### WHAT THE EXERCISE ASKS:
Print all the data that follows exactly, images excluded.

**** DATASET ENTRIES ****

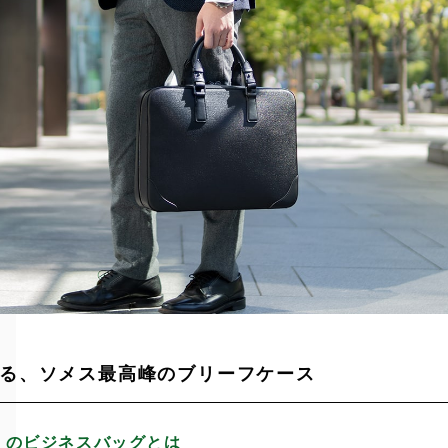
る、ソメス最高峰のブリーフケース
」のビジネスバッグとは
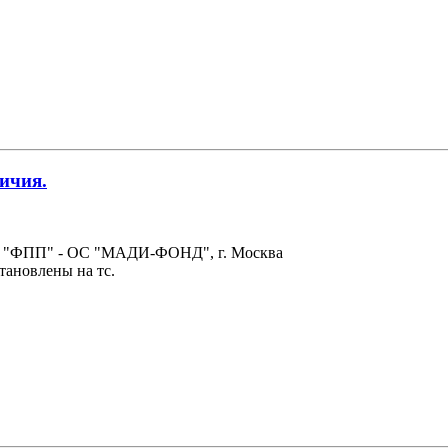
ичия.
6 "ФПП" - ОС "МАДИ-ФОНД", г. Москва
тановлены на тс.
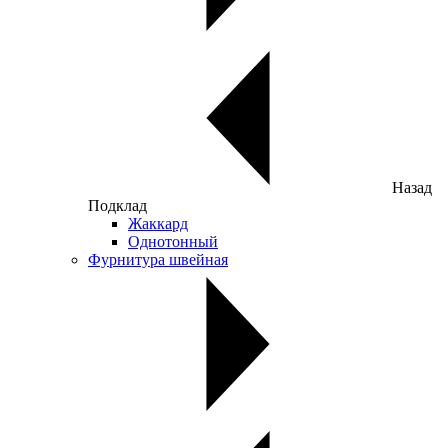
Назад
Подклад
Жаккард
Однотонный
Фурнитура швейная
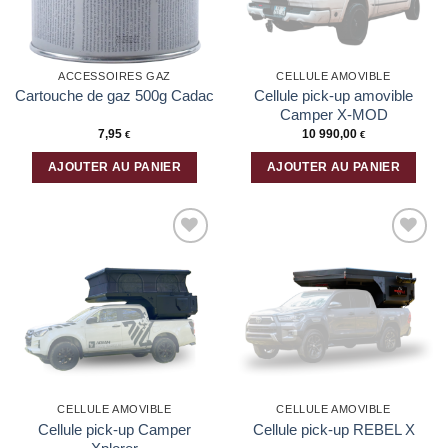
ACCESSOIRES GAZ
CELLULE AMOVIBLE
Cellule pick-up amovible
Cartouche de gaz 500g Cadac
Camper X-MOD
7,95
10 990,00
€
€
AJOUTER AU PANIER
AJOUTER AU PANIER
Ajouter
Ajouter
à la liste
à la liste
d’envies
d’envies
CELLULE AMOVIBLE
CELLULE AMOVIBLE
Cellule pick-up Camper
Cellule pick-up REBEL X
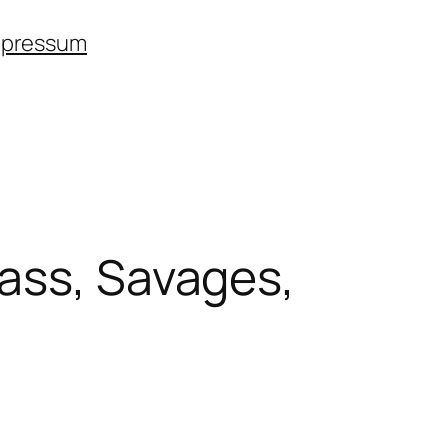
mpressum
rass, Savages,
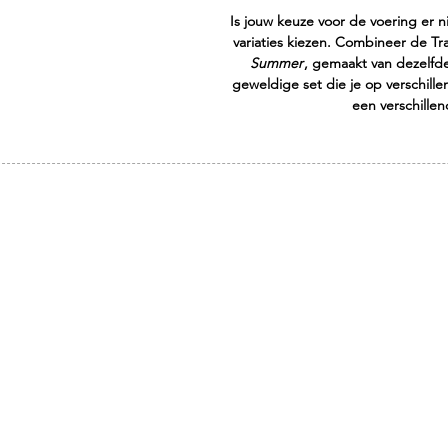
Is jouw keuze voor de voering er ni
variaties kiezen. Combineer de T
Summer
, gemaakt van dezelfde
geweldige set die je op verschille
een verschille
ADRES
Flauwers by Anne
Kerkstraat 19-D
3581 RA Utrecht
t. 030 231 0818
anne@flauwersbyanne.com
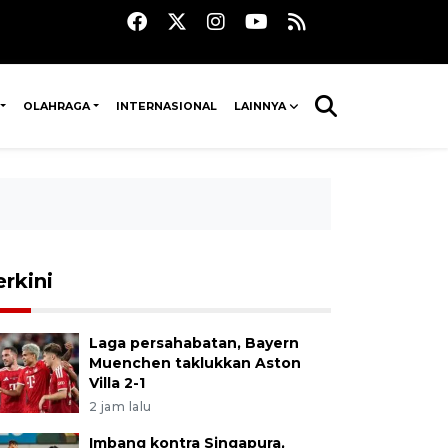
OLAHRAGA
INTERNASIONAL
LAINNYA
erkini
Laga persahabatan, Bayern
Muenchen taklukkan Aston
Villa 2-1
2 jam lalu
Imbang kontra Singapura,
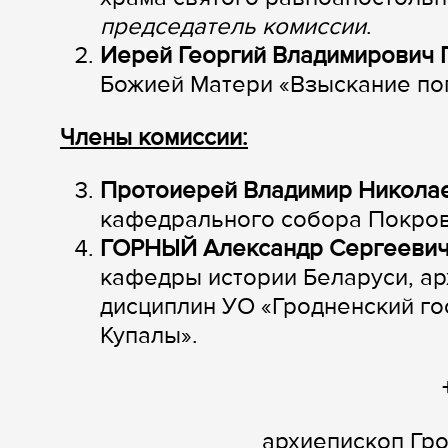
председатель комиссии
.
Иерей Георгий Владимирови
Божией Матери «Взыскание по
Члены комиссии:
Протоиерей Владимир Никола
кафедрального собора Покрова
ГОРНЫЙ Александр Сергееви
кафедры истории Беларуси, ар
дисциплин УО «Гродненский го
Купалы».
архиепископ Гр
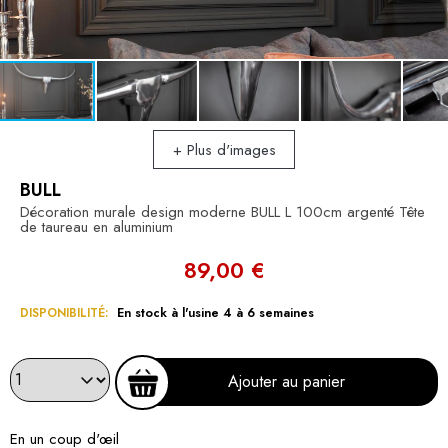
+ Plus d'images
BULL
Décoration murale design moderne BULL L 100cm argenté Tête
de taureau en aluminium
89,00 €
DISPONIBILITÉ:
En stock à l'usine 4 à 6 semaines
Ajouter au panier
En un coup d'œil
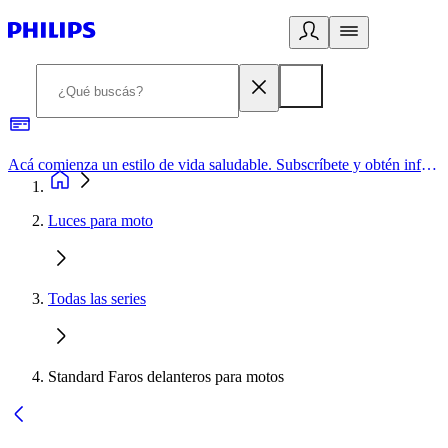
Acá comienza un estilo de vida saludable. Subscríbete y obtén información de primera mano
Luces para moto
Todas las series
Standard Faros delanteros para motos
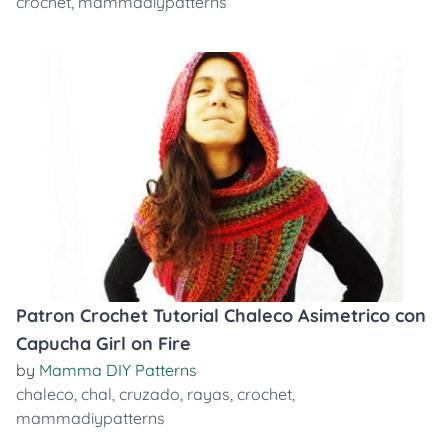
crochet
,
mammadiypatterns
Patron Crochet Tutorial Chaleco Asimetrico con
Capucha Girl on Fire
by
Mamma DIY Patterns
chaleco
,
chal
,
cruzado
,
rayas
,
crochet
,
mammadiypatterns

****

### RESPONSE TO THE TASK:
る、ソメス最高峰のブリーフケース
」のビジネスバッグとは
ичия.
6 "ФПП" - ОС "МАДИ-ФОНД", г. Москва
тановлены на тс.
Назад
Подклад
Жаккард
Однотонный
Фурнитура швейная
ACCESSOIRES GAZ
CELLULE AMOVIBLE
Cellule pick-up amovible
Cartouche de gaz 500g Cadac
Camper X-MOD
7,95
10 990,00
€
€
AJOUTER AU PANIER
AJOUTER AU PANIER
Ajouter
Ajouter
à la liste
à la liste
d’envies
d’envies
CELLULE AMOVIBLE
CELLULE AMOVIBLE
Cellule pick-up Camper
Cellule pick-up REBEL X
mpressum
rass, Savages,
Is jouw keuze voor de voering er ni
variaties kiezen. Combineer de T
Summer
, gemaakt van dezelfde
geweldige set die je op verschille
een verschille
ADRES
Flauwers by Anne
Kerkstraat 19-D
3581 RA Utrecht
t. 030 231 0818
anne@flauwersbyanne.com
OLAHRAGA
INTERNASIONAL
LAINNYA
erkini
Laga persahabatan, Bayern
Muenchen taklukkan Aston
Villa 2-1
2 jam lalu
Imbang kontra Singapura,
председатель комиссии
.
Иерей Георгий Владимирови
Божией Матери «Взыскание по
Члены комиссии:
Протоиерей Владимир Никола
кафедрального собора Покрова
ГОРНЫЙ Александр Сергееви
кафедры истории Беларуси, ар
дисциплин УО «Гродненский го
Купалы».
архиепископ Гр
+ Plus d'images
BULL
Décoration murale design moderne BULL L 100cm argenté Tête
de taureau en aluminium
89,00 €
DISPONIBILITÉ:
En stock à l'usine 4 à 6 semaines
Ajouter au panier
En un coup d'œil
Acá comienza un estilo de vida saludable. Subscríbete y obtén información de primera mano
Luces para moto
Todas las series
Standard Faros delanteros para motos
crochet
,
mammadiypatterns
Patron Crochet Tutorial Chaleco Asimetrico con
Capucha Girl on Fire
by
Mamma DIY Patterns
chaleco
,
chal
,
cruzado
,
rayas
,
crochet
,
mammadiypatterns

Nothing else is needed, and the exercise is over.